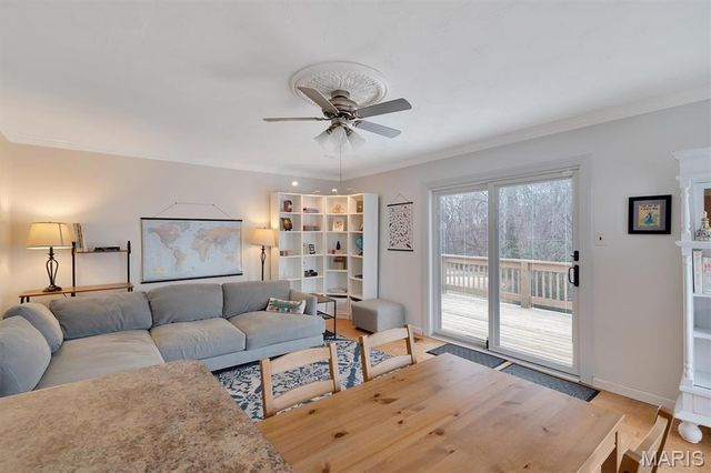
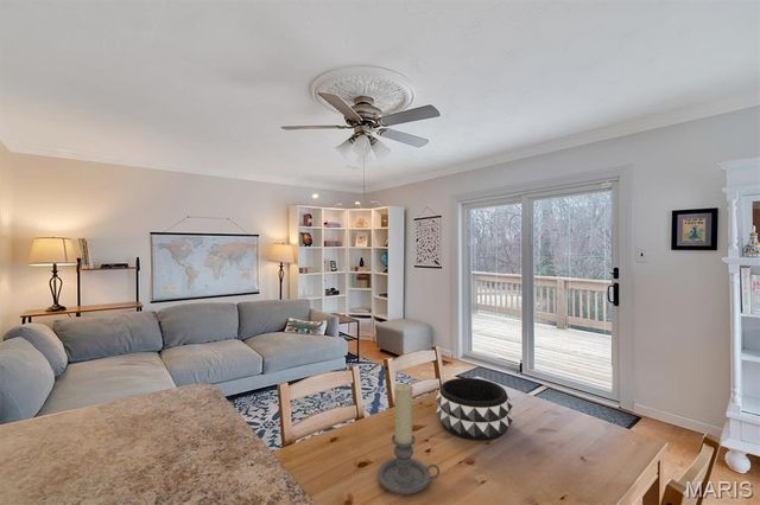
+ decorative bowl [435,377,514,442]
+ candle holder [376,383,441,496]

---

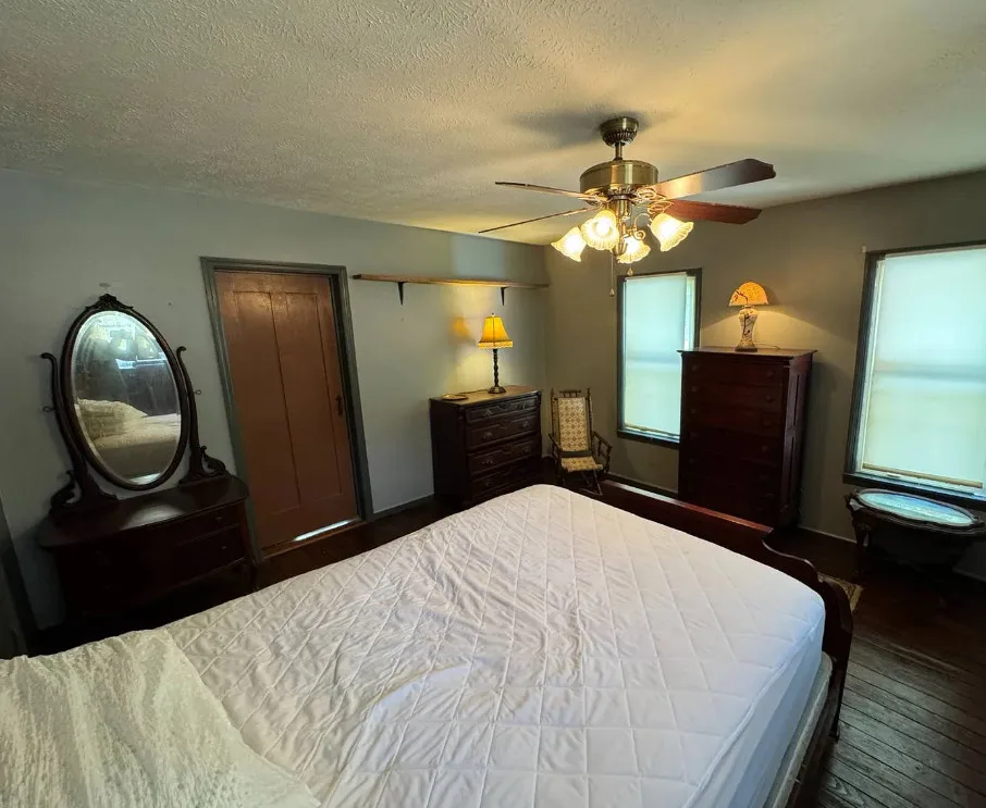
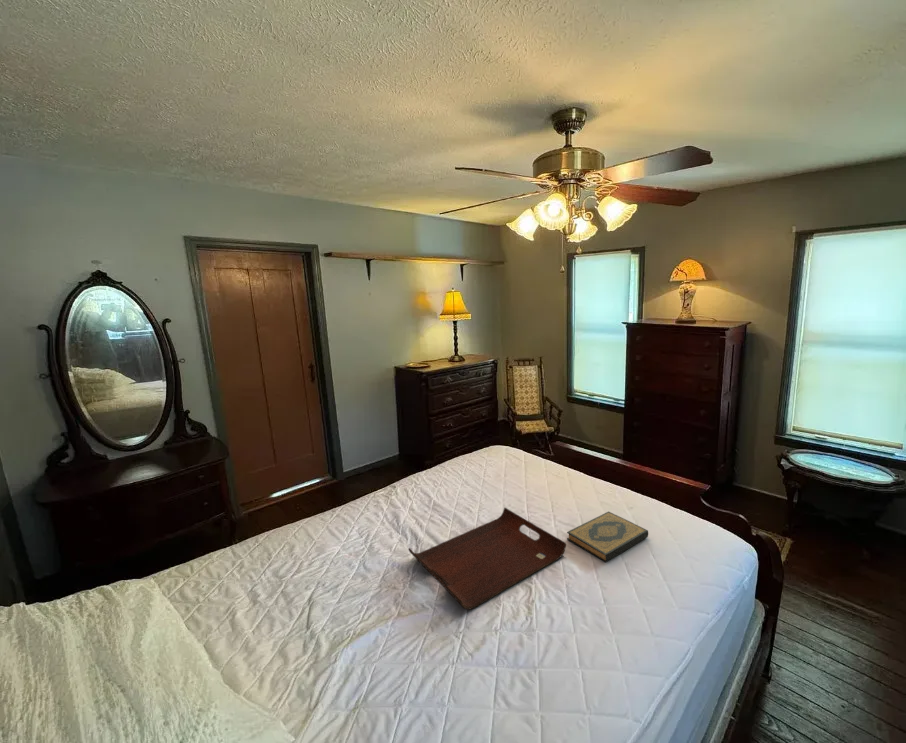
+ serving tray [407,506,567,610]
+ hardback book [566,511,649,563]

Assigned task
The answer is the lines above between the line holding "decorative bowl [435,377,514,442]" and the line holding "candle holder [376,383,441,496]", inclusive, each written out exactly, and no others.

Result
+ decorative bowl [435,377,514,442]
+ candle holder [376,383,441,496]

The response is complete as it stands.